Agrorobótica will analyze four different soil scenarios in Western Bahia: degraded pastures, native vegetation, conventional management, and sustainable management on soy farms. The survey will also analyze the farms' environmental compliance and measure soil fertility, to help reduce farmers' costs with fertilizers and boost yields through sustainable agricultural practices. "The global challenge for the carbon market in agriculture is to deploy technologies that can measure, report and verify (MRV) carbon on farms in an auditable manner, with quality, scalability and affordability. Creating protocols that measure and monitor on-farm emissions is a first step to enable financial mechanisms that benefit farmers and encourage the use of good agricultural practices", says Fabio Angelis, CEO and founder of Agrorobótica.
In Western Bahia, data collection began on a soy, corn, and cotton farm with no-till farming and pivot irrigation. The plan is to bring more farmers into the survey and adopt the AGLIBS platform on their holdings, to expand a baseline scenario for carbon calculations in the region. The equipment does a quick and efficient soil analysis, using laser technology, with no chemical reagents to harm the environment. The technique is the same used by Curiosity, NASA's rover now exploring for water on Mars. The farmer receives data along with agronomic recommendations through a cell phone application. "The tool adds value for farmers, who can measure soil fertility, leaf nutrients and the amount of carbon on their land, while benefiting from financial mechanisms that reward their reduction of greenhouse gas (GHG) emissions," adds Angelis.
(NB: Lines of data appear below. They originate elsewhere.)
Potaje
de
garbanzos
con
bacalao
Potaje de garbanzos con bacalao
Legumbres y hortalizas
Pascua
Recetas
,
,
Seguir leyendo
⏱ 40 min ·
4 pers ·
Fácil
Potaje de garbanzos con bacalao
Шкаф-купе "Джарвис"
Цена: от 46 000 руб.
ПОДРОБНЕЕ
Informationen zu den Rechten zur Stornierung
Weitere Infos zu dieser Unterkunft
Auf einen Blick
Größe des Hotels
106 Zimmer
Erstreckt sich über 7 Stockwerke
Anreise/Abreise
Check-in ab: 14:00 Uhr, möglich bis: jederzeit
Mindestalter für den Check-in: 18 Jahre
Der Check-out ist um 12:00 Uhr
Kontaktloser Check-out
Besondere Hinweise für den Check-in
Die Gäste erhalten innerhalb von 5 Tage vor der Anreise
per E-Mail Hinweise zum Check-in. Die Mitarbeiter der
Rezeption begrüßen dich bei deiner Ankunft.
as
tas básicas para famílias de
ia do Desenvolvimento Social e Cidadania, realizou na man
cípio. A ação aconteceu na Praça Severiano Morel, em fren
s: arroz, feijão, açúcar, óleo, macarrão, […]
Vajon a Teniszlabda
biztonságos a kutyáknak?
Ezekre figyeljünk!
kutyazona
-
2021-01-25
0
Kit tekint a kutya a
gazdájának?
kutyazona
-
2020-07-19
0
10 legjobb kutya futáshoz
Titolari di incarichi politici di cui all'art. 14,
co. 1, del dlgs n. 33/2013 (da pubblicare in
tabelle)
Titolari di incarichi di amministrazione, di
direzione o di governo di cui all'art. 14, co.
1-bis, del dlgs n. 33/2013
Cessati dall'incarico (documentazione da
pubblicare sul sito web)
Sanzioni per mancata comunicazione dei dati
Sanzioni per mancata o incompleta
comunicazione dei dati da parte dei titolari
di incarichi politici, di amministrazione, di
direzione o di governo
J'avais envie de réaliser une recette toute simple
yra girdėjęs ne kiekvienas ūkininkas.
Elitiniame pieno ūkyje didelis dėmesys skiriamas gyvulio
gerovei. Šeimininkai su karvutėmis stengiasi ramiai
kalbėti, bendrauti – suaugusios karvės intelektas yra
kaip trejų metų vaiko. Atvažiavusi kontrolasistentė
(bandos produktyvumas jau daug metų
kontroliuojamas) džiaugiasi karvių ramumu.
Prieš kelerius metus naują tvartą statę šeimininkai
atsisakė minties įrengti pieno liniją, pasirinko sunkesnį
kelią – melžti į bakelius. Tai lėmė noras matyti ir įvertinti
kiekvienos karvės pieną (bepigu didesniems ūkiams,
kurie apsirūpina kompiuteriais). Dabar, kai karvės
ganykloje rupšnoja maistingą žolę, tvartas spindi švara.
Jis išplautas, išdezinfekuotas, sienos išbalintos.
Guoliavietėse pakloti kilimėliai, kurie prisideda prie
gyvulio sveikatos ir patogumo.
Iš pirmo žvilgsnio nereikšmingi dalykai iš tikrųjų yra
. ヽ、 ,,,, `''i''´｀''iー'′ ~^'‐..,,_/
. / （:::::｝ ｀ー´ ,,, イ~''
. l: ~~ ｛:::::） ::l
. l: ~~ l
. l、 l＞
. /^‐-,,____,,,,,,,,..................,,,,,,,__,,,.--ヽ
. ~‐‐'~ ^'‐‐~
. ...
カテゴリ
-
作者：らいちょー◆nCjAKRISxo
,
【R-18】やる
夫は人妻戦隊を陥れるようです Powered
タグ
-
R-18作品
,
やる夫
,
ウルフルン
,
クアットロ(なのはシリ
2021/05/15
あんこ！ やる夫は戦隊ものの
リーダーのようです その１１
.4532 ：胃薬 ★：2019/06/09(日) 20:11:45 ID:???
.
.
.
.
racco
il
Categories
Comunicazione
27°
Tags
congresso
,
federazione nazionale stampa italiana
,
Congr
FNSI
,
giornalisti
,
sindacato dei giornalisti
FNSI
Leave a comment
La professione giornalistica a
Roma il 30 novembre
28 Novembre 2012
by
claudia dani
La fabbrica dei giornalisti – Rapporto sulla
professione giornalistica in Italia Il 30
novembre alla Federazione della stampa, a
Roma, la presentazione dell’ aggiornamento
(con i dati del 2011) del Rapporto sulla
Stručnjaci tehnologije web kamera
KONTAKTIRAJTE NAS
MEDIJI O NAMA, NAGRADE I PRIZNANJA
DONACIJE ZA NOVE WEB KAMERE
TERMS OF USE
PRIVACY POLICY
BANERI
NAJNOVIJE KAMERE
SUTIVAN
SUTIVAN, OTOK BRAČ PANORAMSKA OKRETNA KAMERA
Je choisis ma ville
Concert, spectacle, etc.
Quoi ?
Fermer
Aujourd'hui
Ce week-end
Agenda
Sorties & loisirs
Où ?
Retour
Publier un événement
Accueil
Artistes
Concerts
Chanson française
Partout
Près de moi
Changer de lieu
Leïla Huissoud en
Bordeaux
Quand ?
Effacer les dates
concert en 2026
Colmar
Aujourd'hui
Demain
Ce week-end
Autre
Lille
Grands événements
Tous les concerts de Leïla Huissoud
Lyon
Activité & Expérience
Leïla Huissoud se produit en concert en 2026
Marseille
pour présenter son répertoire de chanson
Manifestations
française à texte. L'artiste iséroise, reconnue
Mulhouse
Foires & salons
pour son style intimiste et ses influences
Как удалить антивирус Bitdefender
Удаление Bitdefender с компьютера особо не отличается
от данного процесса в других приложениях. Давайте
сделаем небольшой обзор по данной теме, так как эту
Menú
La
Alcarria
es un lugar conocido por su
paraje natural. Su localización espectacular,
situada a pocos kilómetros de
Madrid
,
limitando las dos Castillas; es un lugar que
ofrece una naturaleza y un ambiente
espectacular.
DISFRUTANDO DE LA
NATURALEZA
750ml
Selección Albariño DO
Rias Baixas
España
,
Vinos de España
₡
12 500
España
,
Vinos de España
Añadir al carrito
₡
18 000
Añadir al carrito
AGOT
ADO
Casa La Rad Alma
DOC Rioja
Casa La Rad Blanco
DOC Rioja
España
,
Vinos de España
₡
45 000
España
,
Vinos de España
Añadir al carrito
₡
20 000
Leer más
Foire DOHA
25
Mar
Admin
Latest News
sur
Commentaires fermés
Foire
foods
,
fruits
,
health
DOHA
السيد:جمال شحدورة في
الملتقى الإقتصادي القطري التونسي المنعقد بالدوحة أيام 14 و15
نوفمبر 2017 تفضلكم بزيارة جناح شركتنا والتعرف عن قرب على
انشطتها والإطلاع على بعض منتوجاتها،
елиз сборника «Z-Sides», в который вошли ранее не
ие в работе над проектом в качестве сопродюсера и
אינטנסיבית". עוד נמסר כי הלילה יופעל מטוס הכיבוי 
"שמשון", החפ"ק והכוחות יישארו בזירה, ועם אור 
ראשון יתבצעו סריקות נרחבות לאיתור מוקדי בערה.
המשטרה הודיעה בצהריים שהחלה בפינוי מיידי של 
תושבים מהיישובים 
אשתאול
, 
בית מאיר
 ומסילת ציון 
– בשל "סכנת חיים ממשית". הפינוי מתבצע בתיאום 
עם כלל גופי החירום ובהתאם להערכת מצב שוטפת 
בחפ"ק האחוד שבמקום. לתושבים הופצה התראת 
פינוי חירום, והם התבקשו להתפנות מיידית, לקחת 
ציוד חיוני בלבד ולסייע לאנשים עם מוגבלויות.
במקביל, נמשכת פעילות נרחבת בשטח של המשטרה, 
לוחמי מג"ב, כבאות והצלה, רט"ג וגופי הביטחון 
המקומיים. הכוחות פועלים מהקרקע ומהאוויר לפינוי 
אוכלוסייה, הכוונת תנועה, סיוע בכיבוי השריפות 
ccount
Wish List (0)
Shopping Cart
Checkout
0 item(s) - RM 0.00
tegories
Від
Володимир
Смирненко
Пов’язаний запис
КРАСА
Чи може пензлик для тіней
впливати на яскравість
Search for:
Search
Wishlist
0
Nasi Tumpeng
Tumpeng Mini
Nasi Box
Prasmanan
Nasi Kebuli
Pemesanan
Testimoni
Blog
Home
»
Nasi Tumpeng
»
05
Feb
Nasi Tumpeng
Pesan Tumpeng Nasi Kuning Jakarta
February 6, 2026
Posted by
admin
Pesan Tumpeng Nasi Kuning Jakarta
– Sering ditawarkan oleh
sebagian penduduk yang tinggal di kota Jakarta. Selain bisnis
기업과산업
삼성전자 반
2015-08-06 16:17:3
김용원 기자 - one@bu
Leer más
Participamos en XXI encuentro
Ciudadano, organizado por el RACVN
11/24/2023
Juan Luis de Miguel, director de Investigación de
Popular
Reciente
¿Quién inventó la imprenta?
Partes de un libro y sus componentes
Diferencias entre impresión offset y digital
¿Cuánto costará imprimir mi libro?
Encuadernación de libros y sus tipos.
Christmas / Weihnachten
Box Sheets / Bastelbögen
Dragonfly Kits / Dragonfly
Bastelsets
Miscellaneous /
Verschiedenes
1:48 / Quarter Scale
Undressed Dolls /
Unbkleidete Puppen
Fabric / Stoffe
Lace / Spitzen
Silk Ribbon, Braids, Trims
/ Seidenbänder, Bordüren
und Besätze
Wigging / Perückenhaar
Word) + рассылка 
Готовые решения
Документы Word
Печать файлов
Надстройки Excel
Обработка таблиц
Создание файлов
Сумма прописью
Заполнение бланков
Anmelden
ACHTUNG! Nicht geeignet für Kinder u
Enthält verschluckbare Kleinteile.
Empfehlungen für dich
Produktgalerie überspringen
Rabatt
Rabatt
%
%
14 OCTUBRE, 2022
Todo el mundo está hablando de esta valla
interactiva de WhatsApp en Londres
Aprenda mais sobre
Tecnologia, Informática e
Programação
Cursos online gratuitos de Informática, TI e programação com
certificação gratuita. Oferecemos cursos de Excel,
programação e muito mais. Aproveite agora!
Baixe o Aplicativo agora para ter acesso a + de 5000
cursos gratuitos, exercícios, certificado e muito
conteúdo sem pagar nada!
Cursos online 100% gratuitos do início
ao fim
About the Startup Finance Facility:
Besides Agrorobótica's novel solution, two other proposals chosen by the Sustainable Soy for the Cerrado Program are also funded by the Startup Finance Facility: HyperT, an integrated traceability, monitoring and carbon-credit platform designed by AgTrace, BrCarbon, BrainAg, and One and a Half Degrees; and Protege Cerrado, a carbon-offset initiative promoting environmental conservation and restoration, by startups Plantem and Forestmatic. Funded by the Land Innovation Fund, with expertise from AgTech Garage, the Startup Finance Facility has R$2.2 million available to catalyze development, testing, and implementation of innovative solutions that bring intelligence, reliability, and sustainability to the soy chain in the Cerrado biome, with the possibility of increasing revenue through the entry of new partners interested in supporting this innovation ecosystem for sustainable agribusiness.
Read more: Unprecedented initiative to support sustainable startups’ proposals for the Cerrado.
About the Sustainable Soy for the Cerrado Program:
Set up by a partnership between the AgTech Garage innovation hub and the Land Innovation Fund, with strategic support from Embrapii, the Sustainable Soy for the Cerrado Program (PSSC) seeks to link the agribusiness ecosystem to innovations that bring positive economic and socio-environmental impacts to the Cerrado biome’s soy supply chain. In the PSSC's first two cycles, ten startups were selected for mentoring and participation in AgTech Garage's innovation ecosystem hub, with projects on environmental monitoring technologies, soil analysis and treatment, ecological restoration techniques, artificial intelligence, big data solutions, carbon quantification methodologies, and traceability technologies, among others.